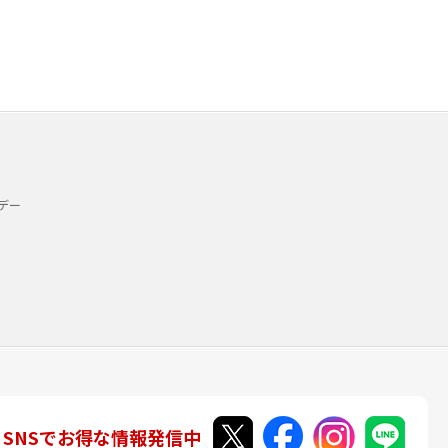
デー
SNSでお得な情報発信中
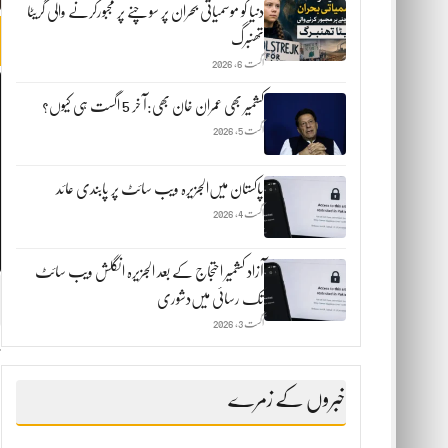
دنیا کو موسمیاتی بحران پر سوچنے پر مجبورکرنے والی گریٹا
تھنبرگ
اگست 6, 2026
کشمیر بھی عمران خان بھی:آ خر 5 اگست ہی کیوں؟
اگست 5, 2026
پاکستان میں‌الجزیرہ ویب سائٹ پر پابندی عائد
اگست 4, 2026
آزاد کشمیر احتجاج کے بعد الجزیرہ انگلش ویب سائٹ
تک رسائی میں‌دشوری
اگست 3, 2026
خبروں کے زمرے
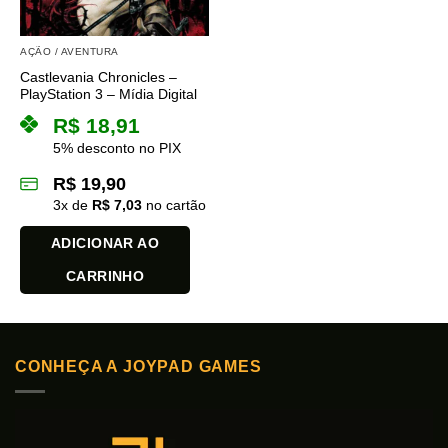
AÇÃO / AVENTURA
Castlevania Chronicles –
PlayStation 3 – Mídia Digital
R$
18,91
5% desconto no PIX
R$
19,90
3
x de
R$
7,03
no cartão
ADICIONAR AO
CARRINHO
CONHEÇA A JOYPAD GAMES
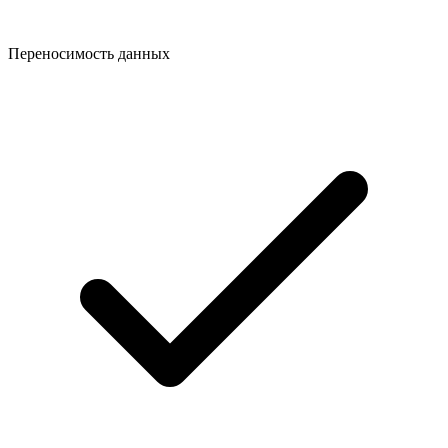
Переносимость данных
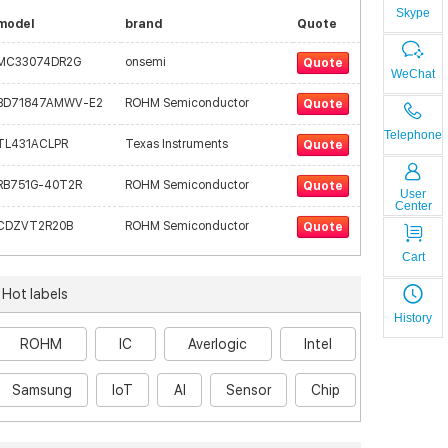
Skype
model
brand
Quote
MC33074DR2G
onsemi
Quote
WeChat
BD71847AMWV-E2
ROHM Semiconductor
Quote
Telephone
TL431ACLPR
Texas Instruments
Quote
RB751G-40T2R
ROHM Semiconductor
Quote
User
Center
CDZVT2R20B
ROHM Semiconductor
Quote
Cart
Hot labels
History
ROHM
IC
Averlogic
Intel
Samsung
IoT
AI
Sensor
Chip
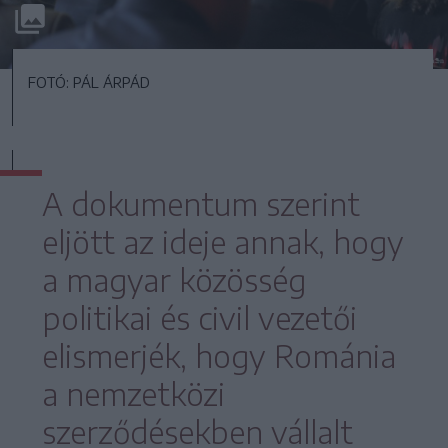
FOTÓ: PÁL ÁRPÁD
A dokumentum szerint
eljött az ideje annak, hogy
a magyar közösség
politikai és civil vezetői
elismerjék, hogy Románia
a nemzetközi
szerződésekben vállalt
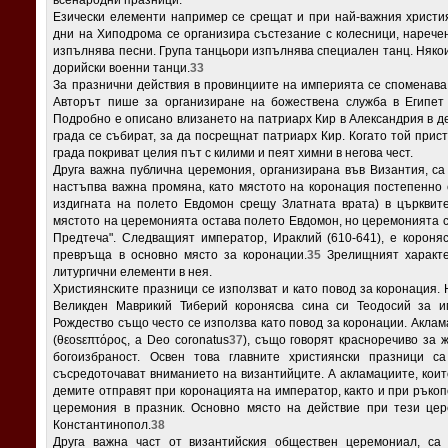
Езически елементи например се срещат и при най-важния христия
дни на Хиподрома се организира състезание с колесници, наречен
изпълнява песни. Група танцьори изпълнява специален танц. Няко
дорийски военни танци.
33
За празнични действия в провинциите на империята се споменава 
Авторът пише за организиране на божествена служба в Египет 
Подробно е описано влизането на патриарх Кир в Александрия в де
града се събират, за да посрещнат патриарх Кир. Когато той прис
града покриват целия път с килими и пеят химни в негова чест.
Друга важна публична церемония, организирана във Византия, са 
настъпва важна промяна, като мястото на коронация постепенно 
издигната на полето Евдомон срещу Златната врата) в църквит
мястото на церемонията остава полето Евдомон, но церемонията с
Предтеча". Следващият император, Ираклий (610-641), e короняс
превръща в основно място за коронации.
35
Зрелищният характе
литургични елементи в нея.
Християнските празници се използват и като повод за коронация. 
Великден Маврикий Тиберий коронясва сина си Теодосий за и
Рождество също често се използва като повод за коронации. Аклам
(θεοsεπτόρος, a Deo coronatus
37
), също говорят красноречиво за
богоизбраност. Освен това глaвните християнски празници с
съсредоточават вниманието на византийците. А акламациите, кои
демите отправят при коронацията на император, както и при ръко
церемония в празник. Основно място на действие при тези цер
Константинопол.
38
Друга важна част от византийския обществен церемониал, са 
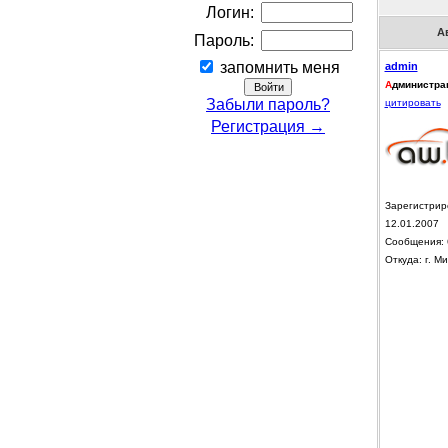
Логин:
А
Пароль:
запомнить меня
admin
А
дминистра
Забыли пароль?
цитировать
Регистрация →
Зарегистрир
12.01.2007
Сообщения: 
Откуда: г. Ми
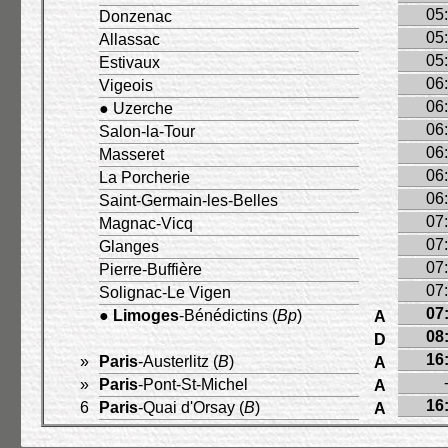
05
Donzenac
05
Allassac
05
Estivaux
06
Vigeois
06
● Uzerche
06
Salon-la-Tour
06
Masseret
06
La Porcherie
06
Saint-Germain-les-Belles
07
Magnac-Vicq
07
Glanges
07
Pierre-Buffière
07
Solignac-Le Vigen
07
●
Limoges
-Bénédictins (
Bp
)
A
08
D
16
»
Paris
-Austerlitz (
B
)
A
»
Paris
-Pont-St-Michel
A
16
6
Paris
-Quai d'Orsay (
B
)
A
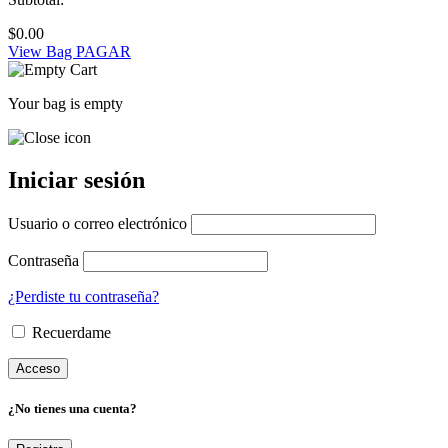
$
0.00
View Bag
PAGAR
Your bag is empty
Iniciar sesión
Usuario o correo electrónico
Contraseña
¿Perdiste tu contraseña?
Recuerdame
¿No tienes una cuenta?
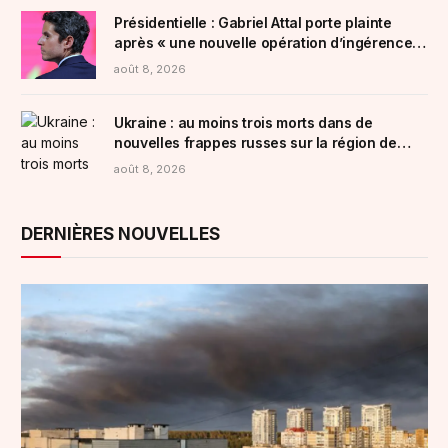
Présidentielle : Gabriel Attal porte plainte
après « une nouvelle opération d’ingérence »
venant de Russie
août 8, 2026
Ukraine : au moins trois morts dans de
nouvelles frappes russes sur la région de
Kiev
août 8, 2026
DERNIÈRES NOUVELLES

> **Brief**: What is needed is an exact restatement of every line from the line containing "Забыли пароль?" through the last line of the records, minus any pictures.

> **Result of the task**:
Забыли пароль?
цитировать
Регистрация →
Зарегистрир
12.01.2007
Сообщения: 
Откуда: г. Ми
05
Donzenac
05
Allassac
05
Estivaux
06
Vigeois
06
● Uzerche
06
Salon-la-Tour
06
Masseret
06
La Porcherie
06
Saint-Germain-les-Belles
07
Magnac-Vicq
07
Glanges
07
Pierre-Buffière
07
Solignac-Le Vigen
07
●
Limoges
-Bénédictins (
Bp
)
A
08
D
16
»
Paris
-Austerlitz (
B
)
A
»
Paris
-Pont-St-Michel
A
16
6
Paris
-Quai d'Orsay (
B
)
A
$
0.00
View Bag
PAGAR
Your bag is empty
Iniciar sesión
Usuario o correo electrónico
Contraseña
¿Perdiste tu contraseña?
Recuerdame
¿No tienes una cuenta?
Présidentielle : Gabriel Attal porte plainte
après « une nouvelle opération d’ingérence »
venant de Russie
août 8, 2026
Ukraine : au moins trois morts dans de
nouvelles frappes russes sur la région de
Kiev
août 8, 2026
DERNIÈRES NOUVELLES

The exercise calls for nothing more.